Statistics Minor
Contact
Ryan Hedstrom
Assistant Academic Director, School of Mathematics and Data Science
rhedstrom@une.edu
Mission
The Minor in Statistics is to equip students with a comprehensive understanding of statistical principles and methodologies, fostering the ability to analyze and interpret data effectively across diverse disciplines.
Program Description
The Minor in Statistics will provide students with a solid foundation in statistical inference and data interpretation. The minor complements a wide range of disciplines, such as biology, health, social sciences and business, by equipping students with the tools necessary to analyze and make informed decisions based on data.
Program Goals
The minor in Statistics will:
- Train students in a range of foundational and modern statistical methods.
- Develop the ability to critically analyze data and make evidence-based decisions.

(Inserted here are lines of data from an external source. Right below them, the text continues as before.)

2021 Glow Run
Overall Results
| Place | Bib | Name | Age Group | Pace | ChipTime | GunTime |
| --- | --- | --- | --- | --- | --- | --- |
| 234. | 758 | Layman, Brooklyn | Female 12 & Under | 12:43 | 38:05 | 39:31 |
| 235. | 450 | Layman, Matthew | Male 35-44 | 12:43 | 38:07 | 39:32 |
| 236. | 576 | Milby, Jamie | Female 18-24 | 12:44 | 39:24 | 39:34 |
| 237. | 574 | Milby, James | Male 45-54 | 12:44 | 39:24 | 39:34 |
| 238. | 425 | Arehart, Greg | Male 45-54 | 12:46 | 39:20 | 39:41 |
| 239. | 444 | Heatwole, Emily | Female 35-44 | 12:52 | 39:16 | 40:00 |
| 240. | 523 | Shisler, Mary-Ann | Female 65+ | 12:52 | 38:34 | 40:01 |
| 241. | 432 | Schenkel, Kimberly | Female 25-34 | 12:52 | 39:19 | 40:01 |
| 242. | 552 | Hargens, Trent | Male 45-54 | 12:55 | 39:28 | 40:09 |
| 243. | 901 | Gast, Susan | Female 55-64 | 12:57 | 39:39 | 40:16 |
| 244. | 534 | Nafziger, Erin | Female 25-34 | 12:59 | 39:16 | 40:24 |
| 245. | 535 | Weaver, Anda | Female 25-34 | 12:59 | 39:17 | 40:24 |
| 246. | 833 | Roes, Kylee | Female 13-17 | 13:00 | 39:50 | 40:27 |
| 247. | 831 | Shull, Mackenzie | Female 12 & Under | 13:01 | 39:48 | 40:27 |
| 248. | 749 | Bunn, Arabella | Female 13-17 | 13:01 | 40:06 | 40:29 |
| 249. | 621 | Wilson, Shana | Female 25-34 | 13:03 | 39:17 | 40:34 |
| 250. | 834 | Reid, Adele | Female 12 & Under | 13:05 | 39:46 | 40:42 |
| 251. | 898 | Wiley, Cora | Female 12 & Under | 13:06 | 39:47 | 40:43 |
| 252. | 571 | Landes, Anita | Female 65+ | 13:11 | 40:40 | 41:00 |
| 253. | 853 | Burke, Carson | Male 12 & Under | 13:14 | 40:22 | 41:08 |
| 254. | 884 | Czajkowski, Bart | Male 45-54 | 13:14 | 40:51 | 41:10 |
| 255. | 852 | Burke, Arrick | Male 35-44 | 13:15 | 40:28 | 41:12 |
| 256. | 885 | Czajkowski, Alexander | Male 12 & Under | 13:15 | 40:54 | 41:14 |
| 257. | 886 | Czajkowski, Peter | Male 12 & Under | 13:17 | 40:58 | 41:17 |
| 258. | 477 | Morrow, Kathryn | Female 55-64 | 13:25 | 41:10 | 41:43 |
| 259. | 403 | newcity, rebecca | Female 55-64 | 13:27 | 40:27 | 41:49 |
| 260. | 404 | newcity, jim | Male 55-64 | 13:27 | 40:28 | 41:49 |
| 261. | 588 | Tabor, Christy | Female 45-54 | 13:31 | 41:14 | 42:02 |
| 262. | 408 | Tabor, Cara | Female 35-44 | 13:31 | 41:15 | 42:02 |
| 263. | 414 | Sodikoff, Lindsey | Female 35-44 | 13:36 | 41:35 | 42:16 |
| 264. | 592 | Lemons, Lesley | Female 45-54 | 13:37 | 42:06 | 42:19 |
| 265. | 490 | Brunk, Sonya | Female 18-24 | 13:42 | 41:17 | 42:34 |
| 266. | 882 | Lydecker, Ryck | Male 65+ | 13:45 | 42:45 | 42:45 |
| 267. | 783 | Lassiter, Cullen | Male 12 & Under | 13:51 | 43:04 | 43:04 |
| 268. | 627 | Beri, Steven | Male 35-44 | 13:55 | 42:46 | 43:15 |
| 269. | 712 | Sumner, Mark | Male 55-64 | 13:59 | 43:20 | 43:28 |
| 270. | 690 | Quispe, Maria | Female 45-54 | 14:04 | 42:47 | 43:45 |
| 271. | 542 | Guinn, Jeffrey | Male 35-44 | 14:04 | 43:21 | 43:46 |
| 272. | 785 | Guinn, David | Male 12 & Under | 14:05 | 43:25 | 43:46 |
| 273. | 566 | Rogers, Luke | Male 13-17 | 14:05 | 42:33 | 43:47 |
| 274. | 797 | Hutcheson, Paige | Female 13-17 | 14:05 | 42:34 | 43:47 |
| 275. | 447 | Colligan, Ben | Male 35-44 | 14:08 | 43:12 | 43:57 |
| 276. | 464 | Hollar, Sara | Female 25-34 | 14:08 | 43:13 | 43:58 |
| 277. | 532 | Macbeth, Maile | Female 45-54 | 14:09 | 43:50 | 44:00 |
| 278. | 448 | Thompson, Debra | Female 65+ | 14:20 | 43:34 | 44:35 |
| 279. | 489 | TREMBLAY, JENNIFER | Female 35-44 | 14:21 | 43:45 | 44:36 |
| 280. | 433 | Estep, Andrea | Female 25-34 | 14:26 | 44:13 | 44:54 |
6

- Prepare students to use statistical software in any discipline and in a range of careers
Transfer Credit
See Undergraduate Admissions for more information.
Admissions
See Undergraduate Admissions for more information.
Financial Information
Tuition and fees for subsequent years may vary. Other expenses include books and housing. For more tuition and fee information, please consult this catalog’s Financial Information section.
Curricular Requirements
A student with a major in another program may minor in Statistics with the approval of the Associate Director of the School of Mathematics and Data Science. A minimum of 19 hours of approved course credit is required.

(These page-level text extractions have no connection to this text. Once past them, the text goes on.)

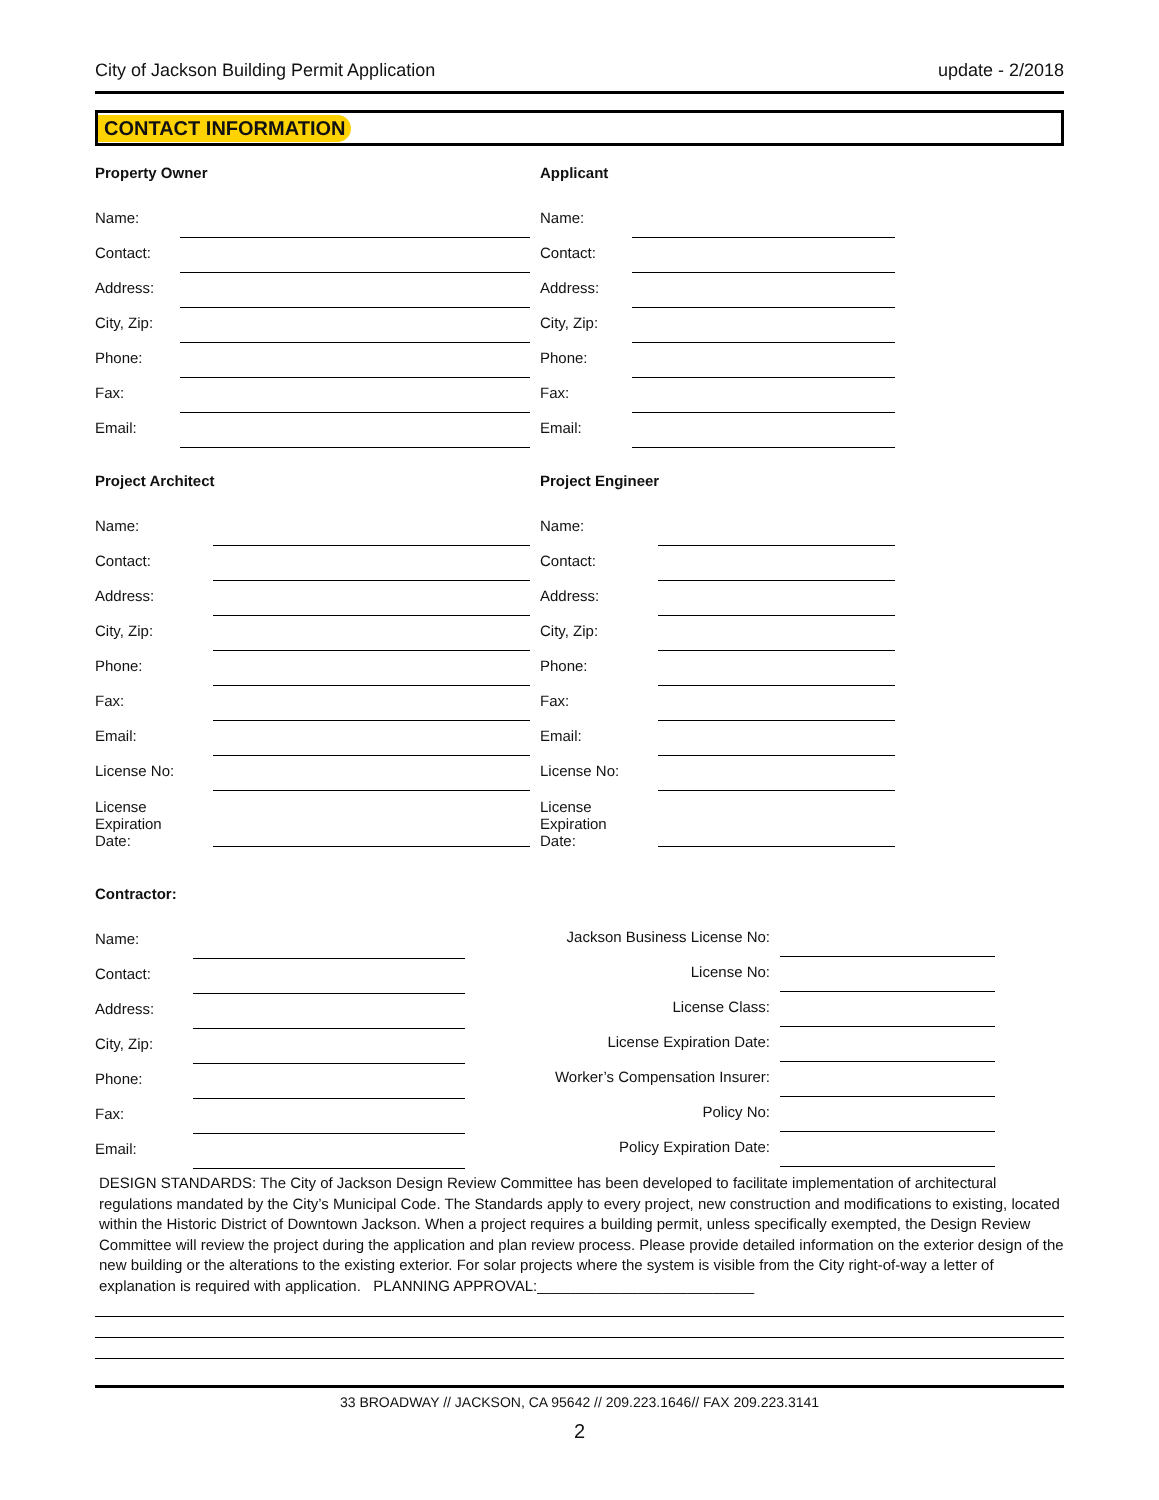City of Jackson Building Permit Application update - 2/2018
CONTACT INFORMATION
Property Owner
Name:
Contact:
Address:
City, Zip:
Phone:
Fax:
Email:
Applicant
Name:
Contact:
Address:
City, Zip:
Phone:
Fax:
Email:
Project Architect
Name:
Contact:
Address:
City, Zip:
Phone:
Fax:
Email:
License No:
License
Expiration
Date:
Project Engineer
Name:
Contact:
Address:
City, Zip:
Phone:
Fax:
Email:
License No:
License
Expiration
Date:
Contractor:
Name:
Contact:
Address:
City, Zip:
Phone:
Fax:
Email:
Jackson Business License No:
License No:
License Class:
License Expiration Date:
Worker’s Compensation Insurer:
Policy No:
Policy Expiration Date:
DESIGN STANDARDS: The City of Jackson Design Review Committee has been developed to facilitate implementation of architectural regulations mandated by the City’s Municipal Code. The Standards apply to every project, new construction and modifications to existing, located within the Historic District of Downtown Jackson. When a project requires a building permit, unless specifically exempted, the Design Review Committee will review the project during the application and plan review process. Please provide detailed information on the exterior design of the new building or the alterations to the existing exterior. For solar projects where the system is visible from the City right-of-way a letter of explanation is required with application. PLANNING APPROVAL:__________________________
33 BROADWAY // JACKSON, CA 95642 // 209.223.1646// FAX 209.223.3141
2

Students wishing to declare a Statistics minor should complete a course plan in consultation with a Mathematics and Data Science faculty member.

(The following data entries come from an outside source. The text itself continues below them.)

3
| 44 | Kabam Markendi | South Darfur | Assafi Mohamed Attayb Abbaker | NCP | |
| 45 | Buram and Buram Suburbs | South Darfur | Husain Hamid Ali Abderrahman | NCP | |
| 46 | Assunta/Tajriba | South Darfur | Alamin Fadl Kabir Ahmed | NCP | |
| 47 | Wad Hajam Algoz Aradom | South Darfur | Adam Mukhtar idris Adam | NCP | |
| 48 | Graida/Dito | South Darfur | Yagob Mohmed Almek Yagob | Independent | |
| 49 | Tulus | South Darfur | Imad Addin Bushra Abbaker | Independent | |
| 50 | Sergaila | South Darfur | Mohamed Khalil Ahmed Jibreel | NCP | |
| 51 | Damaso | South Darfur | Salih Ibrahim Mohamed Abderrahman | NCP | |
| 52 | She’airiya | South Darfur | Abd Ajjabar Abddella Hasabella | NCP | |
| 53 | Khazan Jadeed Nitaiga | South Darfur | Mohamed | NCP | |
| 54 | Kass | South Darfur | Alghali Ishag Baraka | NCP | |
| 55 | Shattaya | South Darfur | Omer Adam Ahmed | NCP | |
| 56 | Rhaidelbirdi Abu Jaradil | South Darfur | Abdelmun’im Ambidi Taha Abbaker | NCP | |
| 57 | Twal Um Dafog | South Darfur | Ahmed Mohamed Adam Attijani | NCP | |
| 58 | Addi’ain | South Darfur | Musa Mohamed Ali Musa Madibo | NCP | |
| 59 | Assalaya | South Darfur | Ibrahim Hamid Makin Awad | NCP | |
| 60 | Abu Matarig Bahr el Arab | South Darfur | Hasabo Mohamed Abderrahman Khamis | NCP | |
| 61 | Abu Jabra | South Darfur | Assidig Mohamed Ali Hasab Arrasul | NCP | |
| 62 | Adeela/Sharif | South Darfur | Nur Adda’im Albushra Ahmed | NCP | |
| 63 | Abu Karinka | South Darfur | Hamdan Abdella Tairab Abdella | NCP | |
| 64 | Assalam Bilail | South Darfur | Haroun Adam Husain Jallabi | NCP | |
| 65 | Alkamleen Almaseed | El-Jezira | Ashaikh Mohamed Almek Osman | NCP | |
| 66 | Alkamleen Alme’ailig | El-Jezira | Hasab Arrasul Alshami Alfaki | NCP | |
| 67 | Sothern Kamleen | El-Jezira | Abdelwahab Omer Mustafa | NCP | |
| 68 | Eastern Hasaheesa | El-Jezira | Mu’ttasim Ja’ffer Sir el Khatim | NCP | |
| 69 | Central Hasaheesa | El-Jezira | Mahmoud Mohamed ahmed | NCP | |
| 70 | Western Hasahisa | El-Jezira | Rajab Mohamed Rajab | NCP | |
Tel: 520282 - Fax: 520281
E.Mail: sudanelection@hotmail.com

Students may earn a Minor in Statistics by completing the following:
| Code | Title | Hours |
|---|---|---|
| Program Required Courses | ||
| MAT 150 | Statistics for Life Sciences | 3 |
| MAT 190 | Calculus I | 4 |
| MAT 220 | Linear Algebra | 3 |
| STS 220 | Probability | 3 |
| STS 250 | Statistical Methods I: Linear Models | 3 |
| Select one of the following: | 3 | |
| Machine Learning | ||
| Deep Learning | ||
| Data Mining | ||
| Topics in Data Science | ||
| Principle of Study Design | ||
| Statistical Computing | ||
| Time Series Analysis | ||
| Bayesian Methods | ||
| Total Hours | 19 | |
Please note: While some courses can fulfill both core and program requirements, the credits earned do not count twice towards the minimum total required credits for the degree.